Another View
Bob Kendrick keeps alive the spirit of the late Buck O’Neil, the first Black coach in Major League Baseball, and who before that was a Black baseball player and manager. O’Neil in his later years became known more for his storytelling, overall sunny optimism, as well as being a staunch advocate for the Negro Leagues. He was finally inducted into the Baseball Hall of Fame in 2022, 16 years after his death in 2006 at age 94.
“Being around Buck O’Neil for all those years,” Kendrick fondly recalled, “every chance I get to talk about this history is a welcome opportunity. It gets us another step closer to moving Negro Leagues history in a mainstream fashion.”
The Minnesota Twins brought Kendrick, the Negro Leagues Baseball Museum president, to town earlier this month as keynote speaker for its annual diversity celebration. It was yet another chance for Kendrick to talk Negro Leagues. He was named NLBM president in 2011, but he was with the Kansas City institution for a lot longer.
“When I walked into that one-room office 30 years ago, that was the Negro Leagues Baseball Museum back then,” said Kendrick. We sat at the Twins ballpark in between his umpteen scheduled appearances that the team set up for him during his two-day visit. “I didn’t realize it at that point in time, but I had just walked into what would become my passion,” he said.
Like his mentor and friend O’Neil, Kendrick is prodigious in extolling the greatness and historical significance of the Negro Leagues. As was O’Neil, Kendrick is passionate and charismatic as he tells endless and entertaining stories, as well as constantly educating everyone about the history of Black baseball wherever he goes.
“O’Neil told me something many, many years before he passed away,” Kendrick recalled. “‘If you find a job that you love, you’ll never work a day in your life.’ That doesn’t mean that it’s going to be easy.”
As museum president, Kendrick runs its day-to-day operations and development along with fundraising for the not-for-profit organization.
“Obviously my job is to go out and raise money,” continued Kendrick. “And anytime you gotta raise money, that’s always challenging.” Currently, his goal is to raise the necessary funds to build a new 30,000-square-foot building “adjacent to the Passo YMCA” in Kansas City. “The Passo YMCA is the birthplace of the Negro Leagues.”
This new education and research center “will be attached to the historic YMCA and create what I call a Negro Leagues campus…an international headquarters for both Black baseball and social history,” stressed Kendrick, located at 18th and Vine, where the NLBM currently stands. “This is a civil rights social justice museum seen through the lens of baseball.”
Kendrick’s voice is now heard on the new “MLB The Show 23,” video game, along with archival footage and related illustrations from the Negro Leagues. Eight Negro Leaguers are also featured in the new game.
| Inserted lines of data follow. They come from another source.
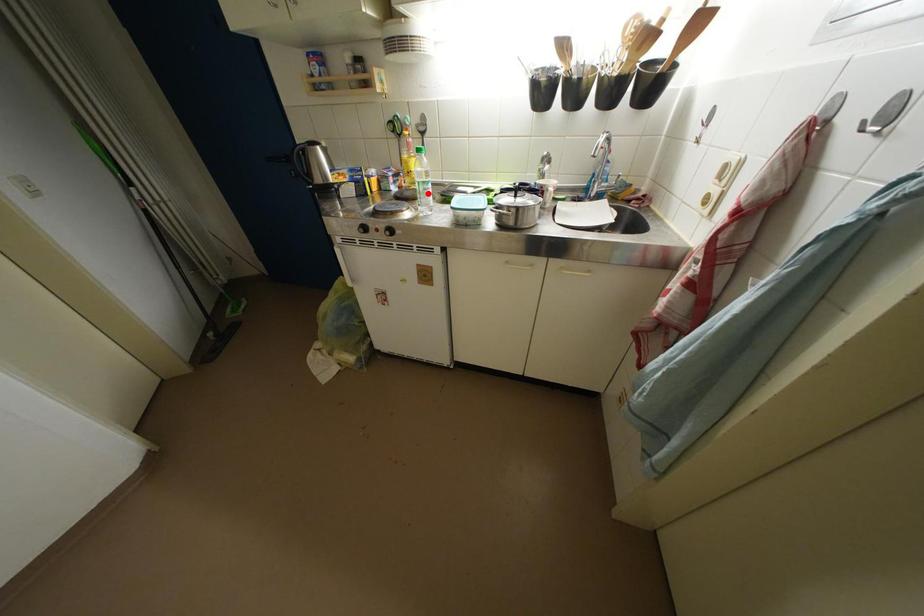
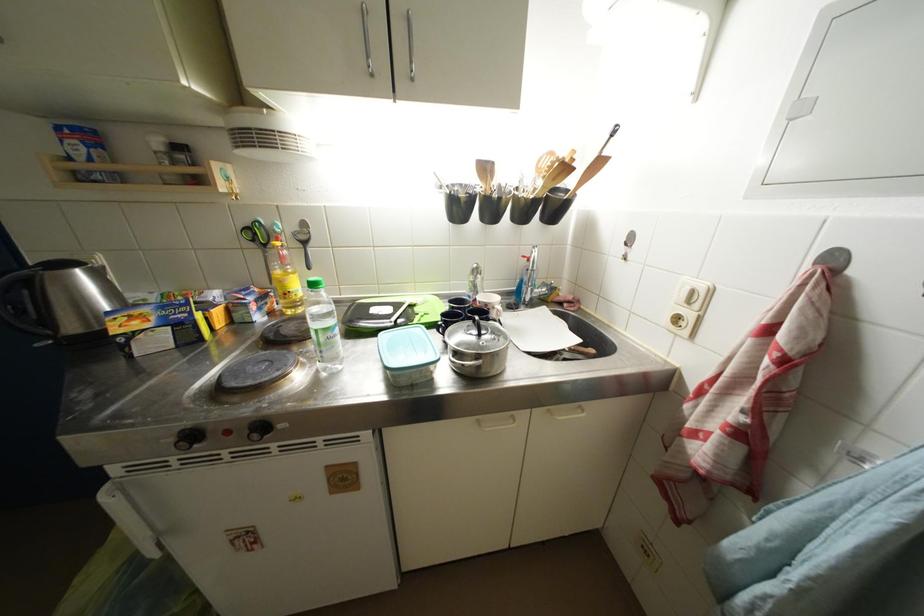
The point at the highlighted location is marked in the first image. Where is the corresponding point in the second image?

(329, 344)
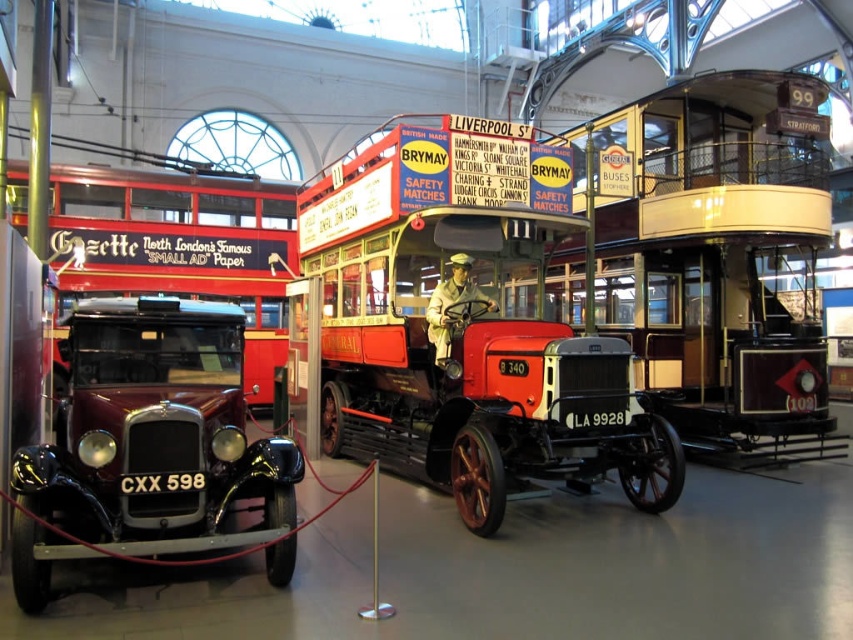
Who is positioned more to the left, matte black bus at center or red polished wood double-decker bus at left?

From the viewer's perspective, red polished wood double-decker bus at left appears more on the left side.

In the scene shown: Which of these two, matte black bus at center or red polished wood double-decker bus at left, stands taller?

Standing taller between the two is red polished wood double-decker bus at left.

The width and height of the screenshot is (853, 640). In order to click on matte black bus at center in this screenshot , I will do `click(712, 259)`.

In order to click on matte black bus at center in this screenshot , I will do `click(712, 259)`.

Can you confirm if red polished wood bus at center is positioned to the right of matte black bus at center?

Incorrect, red polished wood bus at center is not on the right side of matte black bus at center.

Where is `red polished wood bus at center`? The image size is (853, 640). red polished wood bus at center is located at coordinates (467, 321).

Is the position of shiny maroon car at center less distant than that of red polished wood double-decker bus at left?

Yes, it is.

Describe the element at coordinates (155, 433) in the screenshot. This screenshot has height=640, width=853. I see `shiny maroon car at center` at that location.

Is point (115, 396) positioned in front of point (50, 186)?

Yes, point (115, 396) is in front of point (50, 186).

Find the location of a particular element. shiny maroon car at center is located at coordinates (155, 433).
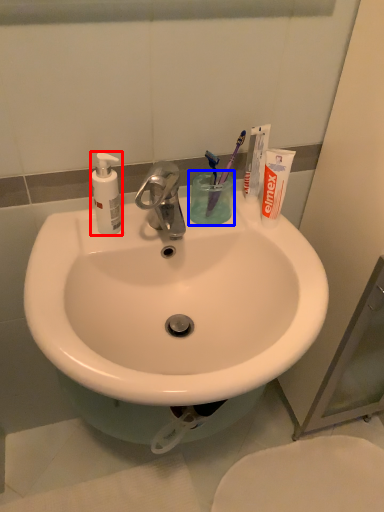
Question: Among these objects, which one is nearest to the camera, soap dispenser (highlighted by a red box) or liquid (highlighted by a blue box)?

“I’m so excited about the things that are happening around me,” exclaimed Kendrick. “Many young people and young adults are falling in love with the Negro Leagues through this gaming platform. I’m having young kids of all colors come into the Negro Leagues Baseball Museum and want to seek me out, because I’m narrating.”
Black baseball before major league integration was an economic engine for the communities that had Negro Leagues teams. “Stars stayed in the same neighborhood. I saw [them] every day at the same barbershop. I worshiped with them, ate at the same restaurant because that’s what segregation did,” said Kendrick.
“I also wanted to emulate them. But not just for their athletic ability. I wanted to emulate them as men.
“The Negro Leagues is one of those great American success stories that should always be shared,” stressed Kendrick. “I’ve been blessed to do this work.”